Rickey Williams has an undeniable knack for creating horror-themed dollhouses through classic dioramas which he originally debuted in 2012 to show off his NECA figures. With no formal training in art (armed with limited experience in completing only model kits), Williams set out to create his unique brand of killer DIE-O-RAMAS . His first “Freddy Krueger” inspired piece, was in tow when he attended a convention which Robert Englund was attending. Sparked by the reaction of the gloved icon, Williams was inspired to take this new venture seriously.
Attending more themed events, Williams decided to donate some of his artwork to the Sacramento Horror Film Festival as a prize, the promoters in turn invited him on stage to talk about his art. Shortly afterwards, he was invited to another convention (Horror/FX), and caught the “bug” for these events which he has been doing ever since.

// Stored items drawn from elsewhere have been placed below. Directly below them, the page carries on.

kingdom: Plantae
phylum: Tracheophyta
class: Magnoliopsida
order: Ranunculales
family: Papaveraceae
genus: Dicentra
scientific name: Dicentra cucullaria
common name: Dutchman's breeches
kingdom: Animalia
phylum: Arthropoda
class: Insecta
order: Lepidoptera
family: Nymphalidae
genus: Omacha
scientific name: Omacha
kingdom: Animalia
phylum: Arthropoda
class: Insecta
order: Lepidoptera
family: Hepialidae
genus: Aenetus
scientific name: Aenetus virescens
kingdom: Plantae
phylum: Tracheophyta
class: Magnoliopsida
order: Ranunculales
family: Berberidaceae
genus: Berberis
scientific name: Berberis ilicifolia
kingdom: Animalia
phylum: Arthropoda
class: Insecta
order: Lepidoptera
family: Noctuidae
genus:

Two years ago, Williams decided to attempt a recreation of one of horror film’s famous houses, 1428 Elm Street as a scaled down dollhouse. Celebrities (even a few stars from the Nightmare films) raved about his Nightmare on Elm Street Dollhouse, which led to it making an appearance in Mick Strawn’s, book Behind the Screams: The Dream Master Revealed.
Williams’ talents took over and the Die-O-Ramas proceeded to get more intricate, some being housed in old television frames. These ambitious “TV Die-O-Ramas” (the frames which he acquires from the “junk” TV’s he finds illegally dumped in various places) have been one of the hottest items to check out on the California convention circuit recently, with many different actors taking the time to pose with their movie-themed miniatures, the latest which features that creepy clown Pennywise.
Although a big fan of Krueger and the Nightmare franchise, Williams has shared his take on some of horror films greats in his traditional or TV DIE-O-RAMA art pieces, including Hellraiser, Aliens, Predator, Texas Chainsaw Massacre, Child’s Play and more. Most of his art is up for sale, but the price ranges, due to the rarity of the materials and time spent creating each piece.